A recent and detailed article by Nancy Youssef and Michael Weiss in the Daily Beast highlights how the setbacks being suffered by ISIS are bringing to the fore sooner rather than later some unanswered questions about who takes over territory that the group loses. The trend against ISIS continues and may even be accelerating, with disenchanted members of the group trying to go back home if they had not already been purged among mounting distrust within the group. The question of what replaces a defeated ISIS is going to be especially contentious and acute in parts of north central Syria. The lines of conflict there will be in large part ones of Kurds against Arabs, but—amid the complicated Syria civil war—not exclusively so.

The “what comes after” question is critical to the curbing of extremism and terrorism, including varieties of it that can affect U.S. interests. Terrorism is not the product or providence of any single group, however much a single group may have captured our attention or elicited our fears.
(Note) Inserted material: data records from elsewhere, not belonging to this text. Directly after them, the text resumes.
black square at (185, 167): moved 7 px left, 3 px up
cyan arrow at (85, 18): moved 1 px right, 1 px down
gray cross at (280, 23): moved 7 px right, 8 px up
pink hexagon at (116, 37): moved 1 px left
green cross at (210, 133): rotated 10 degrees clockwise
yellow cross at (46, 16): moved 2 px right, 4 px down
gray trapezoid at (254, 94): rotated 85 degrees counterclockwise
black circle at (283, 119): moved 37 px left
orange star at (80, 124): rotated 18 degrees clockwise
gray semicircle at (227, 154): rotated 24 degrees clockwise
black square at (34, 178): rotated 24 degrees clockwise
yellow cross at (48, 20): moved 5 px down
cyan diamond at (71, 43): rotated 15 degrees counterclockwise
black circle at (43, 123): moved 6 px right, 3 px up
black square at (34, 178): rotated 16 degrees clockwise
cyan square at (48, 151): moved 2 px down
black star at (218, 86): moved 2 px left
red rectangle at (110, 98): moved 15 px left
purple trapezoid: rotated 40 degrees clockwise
Unresolved conflicts over power and territory in an area that already is awash in guns and extreme agendas are a recipe for still more terrorism, whether it comes under a label we are familiar with or some other label.

It is unclear how much thought and planning have been devoted to this question within government. The public discourse has devoted very little to it. Ever since ISIS swept into prominence two years ago with its dramatic territorial gains, public debate has overwhelmingly been about how much military force should be applied, and how to apply it, to defeat ISIS, with relatively little looking ahead to what comes next. When more serious analysis by American hawks has addressed the question of aftermath, it has mostly been to shove it aside and to contend that it can be separated from the question of what the U.S. military should do right now to smash ISIS.

But those questions cannot be separated. How the latter one is answered affects what kind of pieces need to be picked up in dealing with the former. The degree and timing of any external military intervention in a war also affect the timing of when the day-after question will be forced on policy-makers, whether they planned for it or not. And even though the United States did not start the Syrian civil war, the more deeply it gets involved in it militarily, the bigger role it will have to assume in repairing what’s broken, if not as a matter of morality than as a matter of operational and decision-making momentum. The United States did not start the civil war in Afghanistan either, but it has been dealing with the day-after problem there for many years after it intervened.

The tendencies involved are not as clear-cut—or as damaging on their own—as with the kind of war of choice that the United States began in Iraq with its invasion in March 2003. (And lest we forget, dealing with ISIS is itself part of the “what comes after” problem that flowed from that invasion.) But the tendencies are basically the same, and they are fundamentally American tendencies. Specifically, they are the tendencies: (1) to define foreign security threats in terms of particular persons, groups, or regimes that need to be defeated; and (2) to believe that once such a bête noire is defeated, things will naturally fall into place rather nicely and leave a new and more peaceful order. These tendencies are deeply engrained in American mental habits because they are rooted in America’s own history and circumstances, including the sorts of enemies the United States has fought overseas in the past and the sort of liberal democracy that fell into place at home.

The losing streak of ISIS has already been showing the error of those who have been asserting over much of the past two years that greater application of U.S. military force against ISIS is essential. We will see increasingly in the months ahead the error of shoving aside the question of what comes after ISIS.